++++ TEXT PROVIDED

Let’s face it, we don’t always pay the perfect amount for cars.
If you actually had to dump that car in 180 days at the auction, you would lose $4,400 plus whatever you spent carrying it, and that’s if you paid the perfect amount in the first place. Let’s face it, we don’t always pay the perfect amount for cars. What if you paid too much at the auction or in the trade for it, how much of a loss is it now?
Here’s the reality: as inventory ages, the less sellable it is because it’s just not competitively priced or valued. There’s probably something wrong with it, or you could have too many cars, that’s also possible, but staff begin to walk around it, just because they look at it all the time. If a car sits, let’s face it, there’s usually a reason it’s sitting. The more aged inventory you have, the more unsellable inventory you have, and the less competitive you are. Being competitive is a key element of your success in the used car business. If you are not competitive, you’re just not in business.
Without constant analysis of your inventory-the constant micromanagement of making sure that cars aren’t getting aged, and you’re focusing on this unit, and focusing on that unit, advertising, dropping prices-you would not necessarily be aware of how much of a problem you have until it’s out of control, like a wildfire. One day 10% of your inventory is aged, a week later or a month later, 20%, 30%, 40%, 50%— the problem is, that it just keeps growing and growing, and it may grow without actually being noticed, particularly if you have a manager and staff that are compensated on gross. They’re not going to want to sell that car and lose money, they’re going to want to sell cars that they can make money on because it affects their pocketbook. Problem units will definitely continue to grow on the lot and those problems are difficult to identify unless you’re really micromanaging the issue.
Cars are going to depreciate—you’ve just got to stay ahead of it.

++++++++

▶ [QUESTIONS TO ANSWER]
a. From the text on aged used-car inventory:
(i) Selling the car at auction after 180 days would lose how much, before carrying costs?
(ii) What does the text call a key element of success in the used car business?
(iii) Which people won't want to sell a car and lose money?
b. Could you write the next few sentences of the text on aged used-car inventory, starting after its final line?
The material that follows has no connection to the text on aged used-car inventory.

++++ DATA SUPPLIED

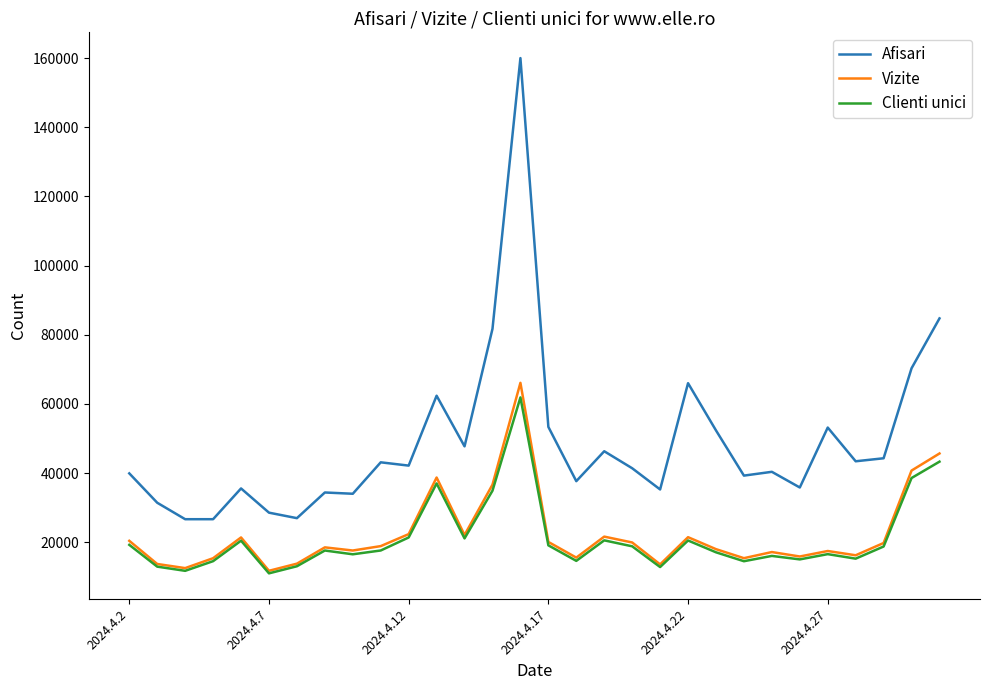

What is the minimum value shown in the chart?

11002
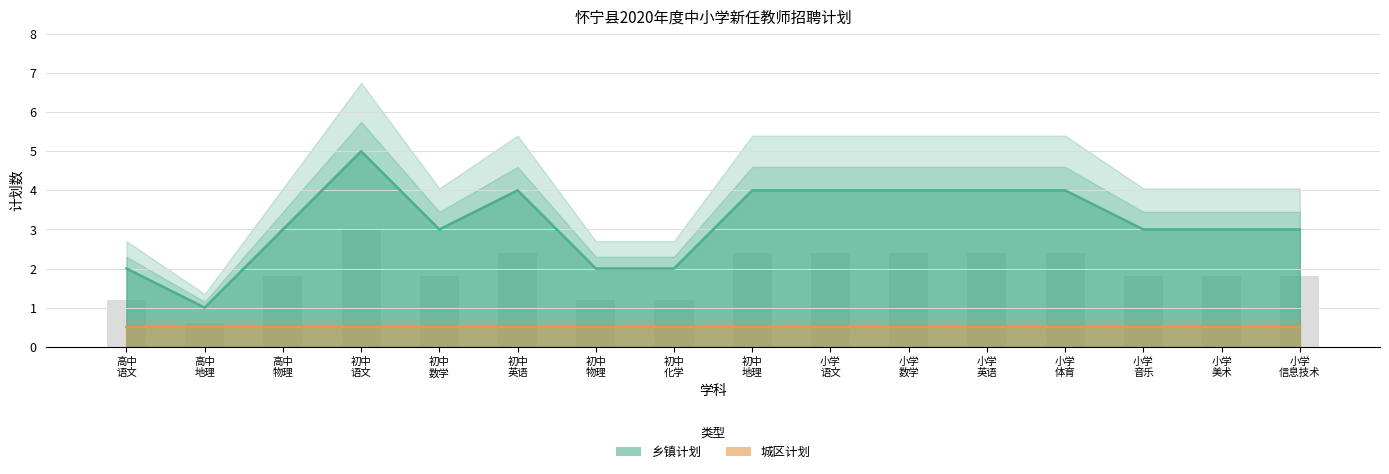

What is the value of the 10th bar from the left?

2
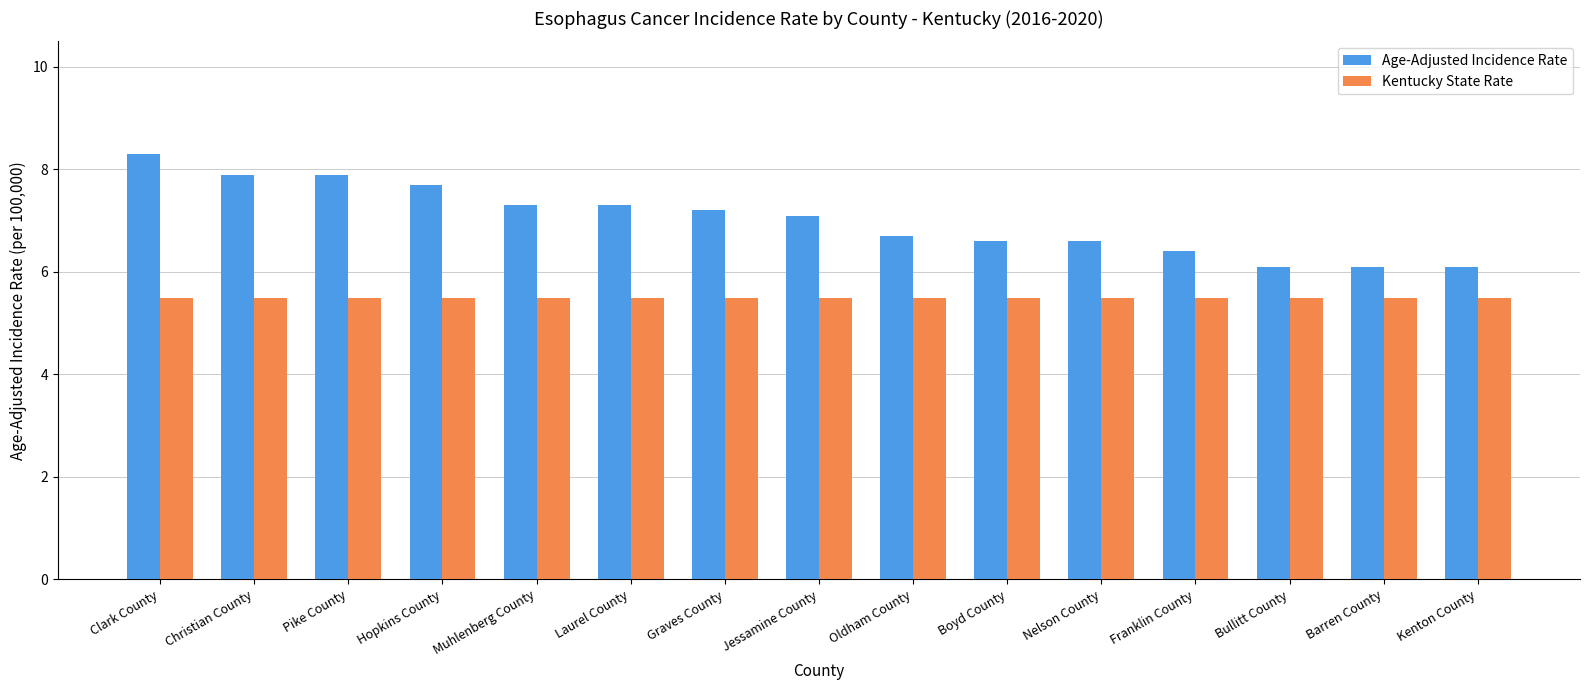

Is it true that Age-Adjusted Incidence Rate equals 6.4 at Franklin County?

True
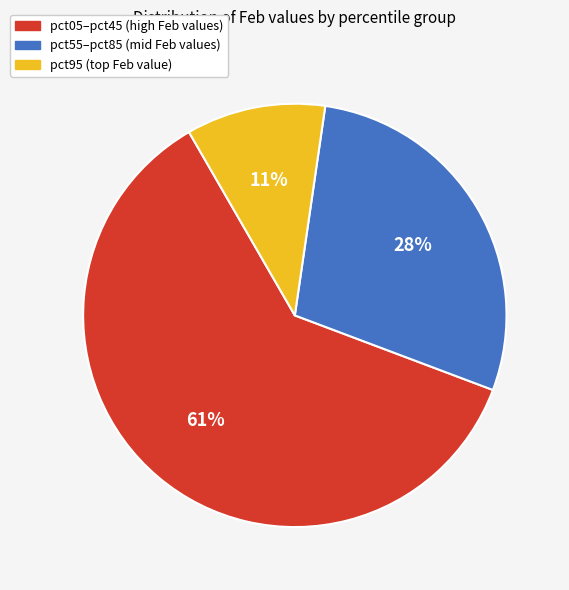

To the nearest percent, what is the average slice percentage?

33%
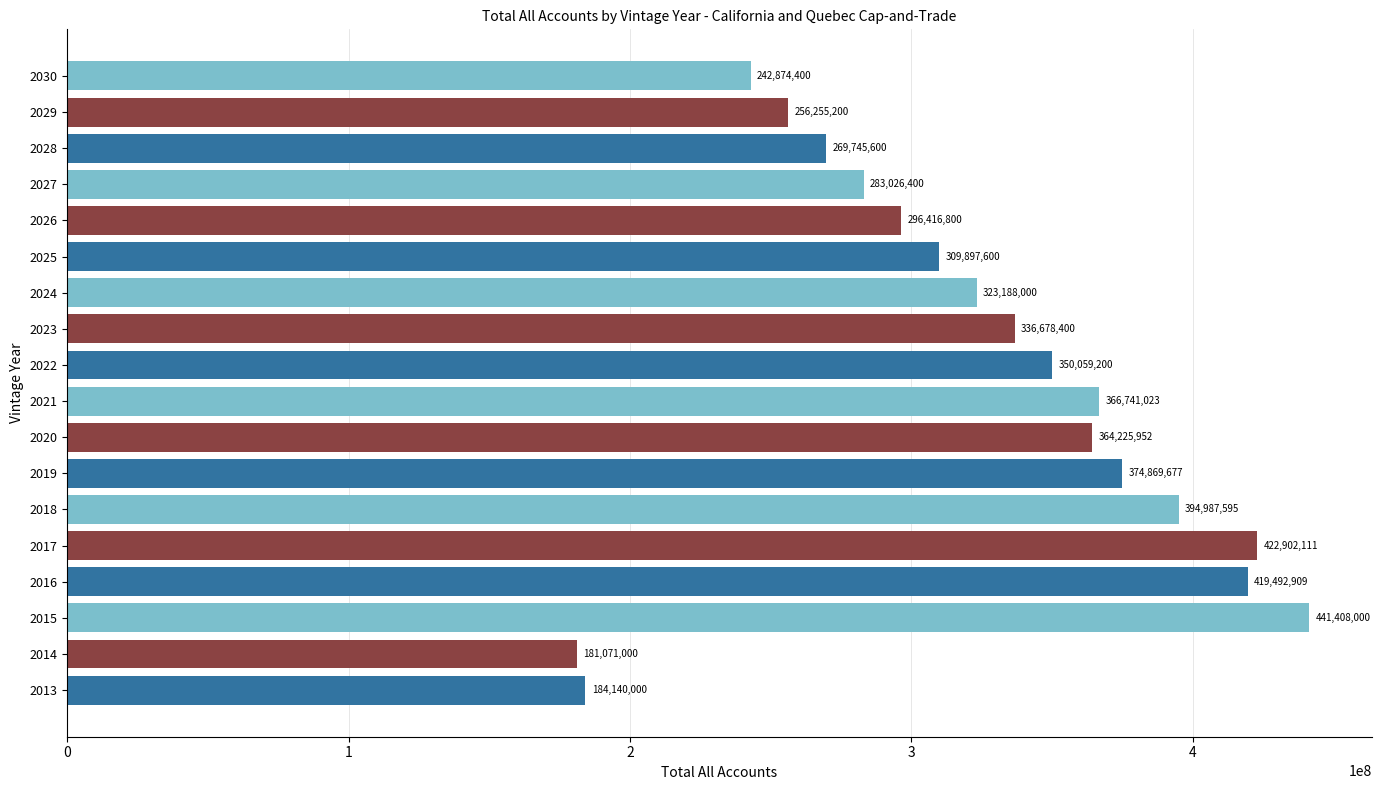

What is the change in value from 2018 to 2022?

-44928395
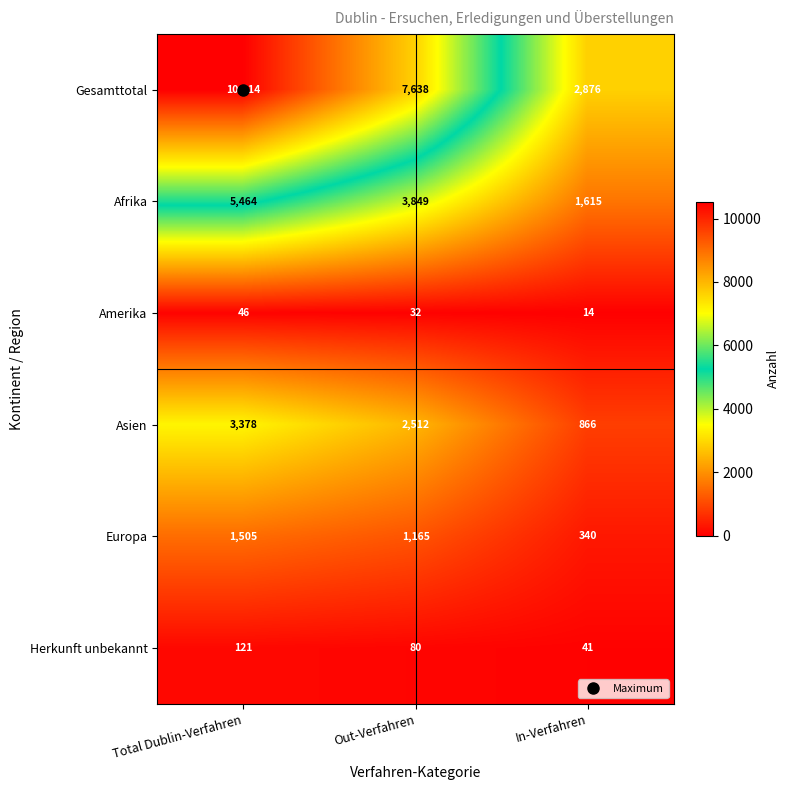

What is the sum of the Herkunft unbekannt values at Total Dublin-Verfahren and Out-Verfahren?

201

++++++++

▶ [ANSWERS FOR EACH ITEM]
a.
(i) $4,400
(ii) Being competitive
(iii) A manager and staff who are compensated on gross

b.
Here’s some of the problems created by aged inventory. First of all, water is just a fact of life in the used car business, it doesn't matter what you do, you don’t sell every car the first day you get it. Cars are going to depreciate, a certain amount of your inventory is going to be water and that’s just the reality of it, you’ve just got to stay ahead of it. Having a disproportionate amount of water in your aged inventory is the real issue. If you have all your water in cars that are unsellable, it drives up your risk long term and it drives down competitiveness. Again, to repeat, aged inventory often just goes unnoticed or ignored, and if unchecked it gradually increases overtime.
The worst part is, it actually has a tipping point where the amount of unsellable inventory creates such a drag on the business that becomes unsustainable, and the only way out of it is just to take a massive pill. One of the main reasons that people don’t get into the used car business is because of that risk, the risk of a huge loss at some point in the business. The other thing is that you’ve paid commission and bonuses on the gross profit but typically cannot recover any of those expenses on the losses.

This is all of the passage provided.